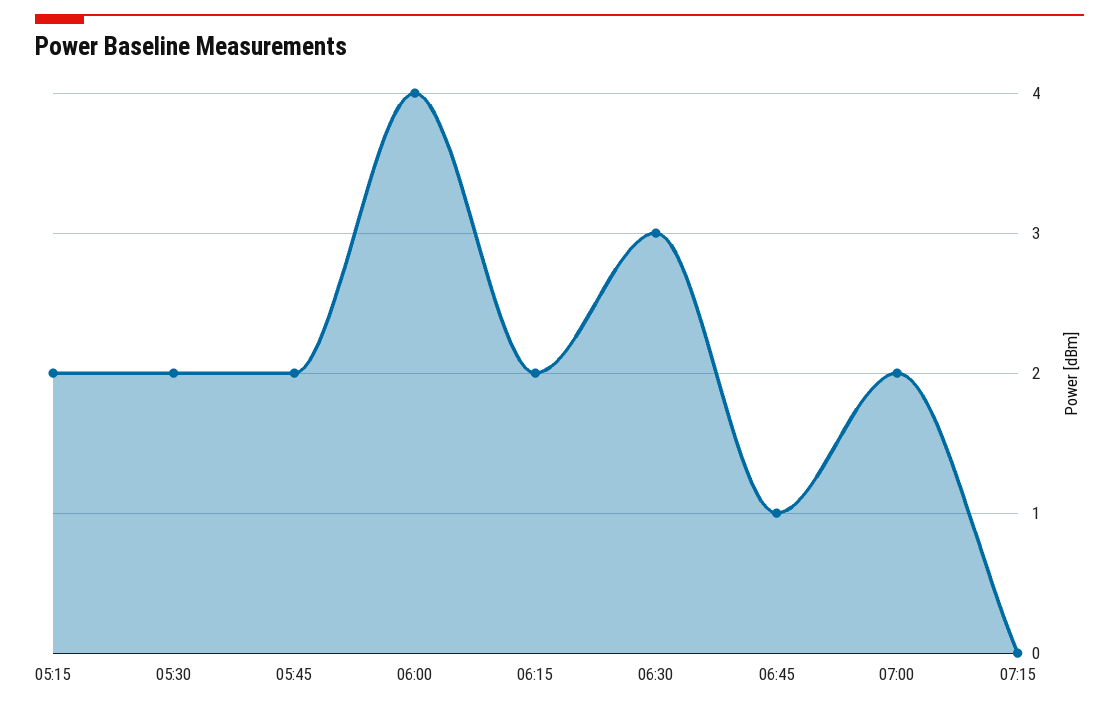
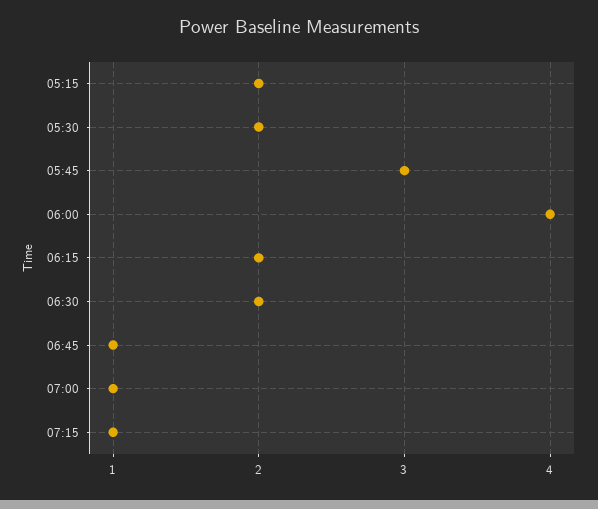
  {
    "05:15": 2,
    "05:30": 2,
-   "05:45": 2,
+   "05:45": 3,
    "06:00": 4,
    "06:15": 2,
-   "06:30": 3,
+   "06:30": 2,
    "06:45": 1,
-   "07:00": 2,
+   "07:00": 1,
-   "07:15": 0
+   "07:15": 1
  }

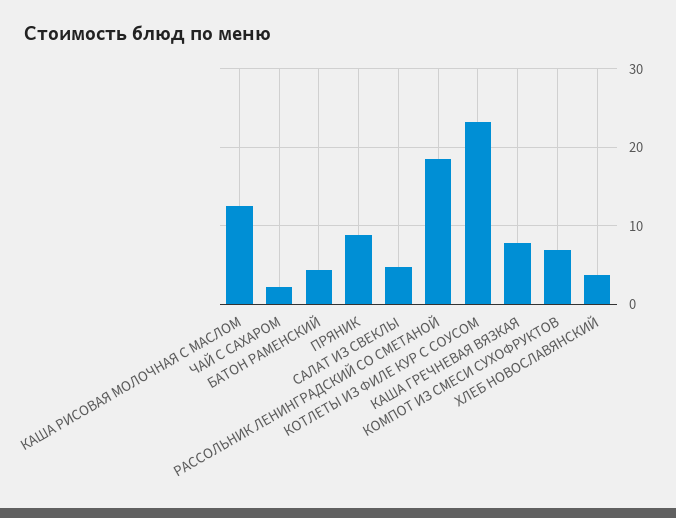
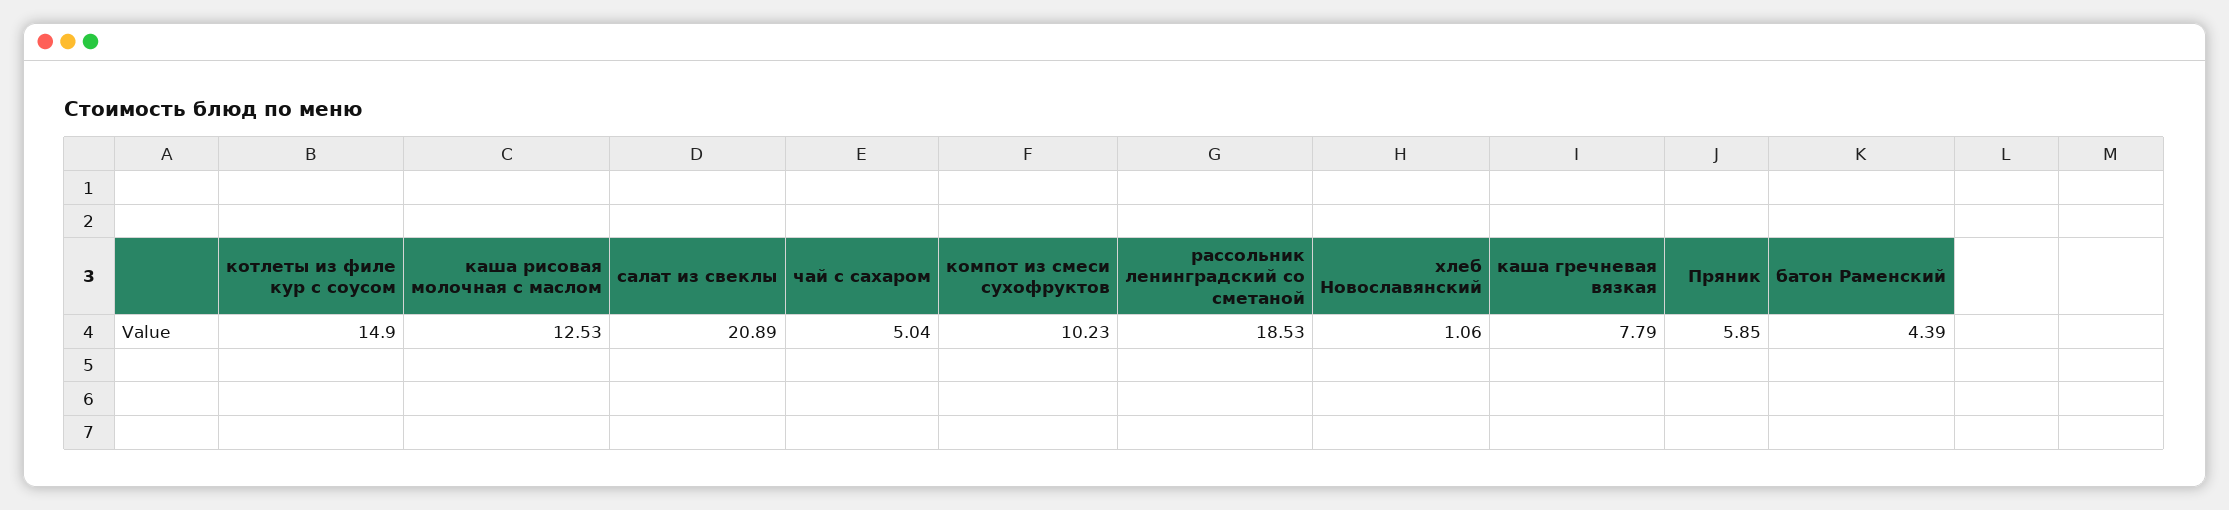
  {
    "КАША РИСОВАЯ МОЛОЧНАЯ С МАСЛОМ": 12.53,
-   "ЧАЙ С САХАРОМ": 2,
+   "ЧАЙ С САХАРОМ": 5.04,
    "БАТОН РАМЕНСКИЙ": 4.39,
-   "ПРЯНИК": 9,
+   "ПРЯНИК": 5.85,
-   "САЛАТ ИЗ СВЕКЛЫ": 5,
+   "САЛАТ ИЗ СВЕКЛЫ": 20.89,
    "РАССОЛЬНИК ЛЕНИНГРАДСКИЙ СО СМЕТАНОЙ": 18.53,
-   "КОТЛЕТЫ ИЗ ФИЛЕ КУР С СОУСОМ": 23,
+   "КОТЛЕТЫ ИЗ ФИЛЕ КУР С СОУСОМ": 14.9,
    "КАША ГРЕЧНЕВАЯ ВЯЗКАЯ": 7.79,
-   "КОМПОТ ИЗ СМЕСИ СУХОФРУКТОВ": 7,
+   "КОМПОТ ИЗ СМЕСИ СУХОФРУКТОВ": 10.23,
-   "ХЛЕБ НОВОСЛАВЯНСКИЙ": 4
+   "ХЛЕБ НОВОСЛАВЯНСКИЙ": 1.06
  }

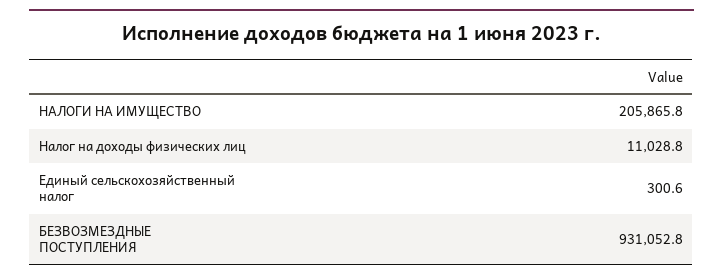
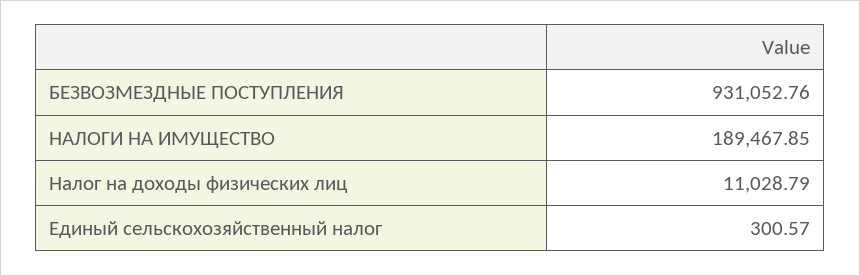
  {
-   "НАЛОГИ НА ИМУЩЕСТВО": 205865.8,
+   "НАЛОГИ НА ИМУЩЕСТВО": 189467.85,
    "Налог на доходы физических лиц": 11028.79,
    "Единый сельскохозяйственный налог": 300.57,
    "БЕЗВОЗМЕЗДНЫЕ ПОСТУПЛЕНИЯ": 931052.76
  }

***

* [Work to complete]:
Could the listing above be transcribed exactly, with the pictures left out?

* [Answer space]:
  {
    "05:15": 2,
    "05:30": 2,
-   "05:45": 2,
+   "05:45": 3,
    "06:00": 4,
    "06:15": 2,
-   "06:30": 3,
+   "06:30": 2,
    "06:45": 1,
-   "07:00": 2,
+   "07:00": 1,
-   "07:15": 0
+   "07:15": 1
  }

  {
    "КАША РИСОВАЯ МОЛОЧНАЯ С МАСЛОМ": 12.53,
-   "ЧАЙ С САХАРОМ": 2,
+   "ЧАЙ С САХАРОМ": 5.04,
    "БАТОН РАМЕНСКИЙ": 4.39,
-   "ПРЯНИК": 9,
+   "ПРЯНИК": 5.85,
-   "САЛАТ ИЗ СВЕКЛЫ": 5,
+   "САЛАТ ИЗ СВЕКЛЫ": 20.89,
    "РАССОЛЬНИК ЛЕНИНГРАДСКИЙ СО СМЕТАНОЙ": 18.53,
-   "КОТЛЕТЫ ИЗ ФИЛЕ КУР С СОУСОМ": 23,
+   "КОТЛЕТЫ ИЗ ФИЛЕ КУР С СОУСОМ": 14.9,
    "КАША ГРЕЧНЕВАЯ ВЯЗКАЯ": 7.79,
-   "КОМПОТ ИЗ СМЕСИ СУХОФРУКТОВ": 7,
+   "КОМПОТ ИЗ СМЕСИ СУХОФРУКТОВ": 10.23,
-   "ХЛЕБ НОВОСЛАВЯНСКИЙ": 4
+   "ХЛЕБ НОВОСЛАВЯНСКИЙ": 1.06
  }

  {
-   "НАЛОГИ НА ИМУЩЕСТВО": 205865.8,
+   "НАЛОГИ НА ИМУЩЕСТВО": 189467.85,
    "Налог на доходы физических лиц": 11028.79,
    "Единый сельскохозяйственный налог": 300.57,
    "БЕЗВОЗМЕЗДНЫЕ ПОСТУПЛЕНИЯ": 931052.76
  }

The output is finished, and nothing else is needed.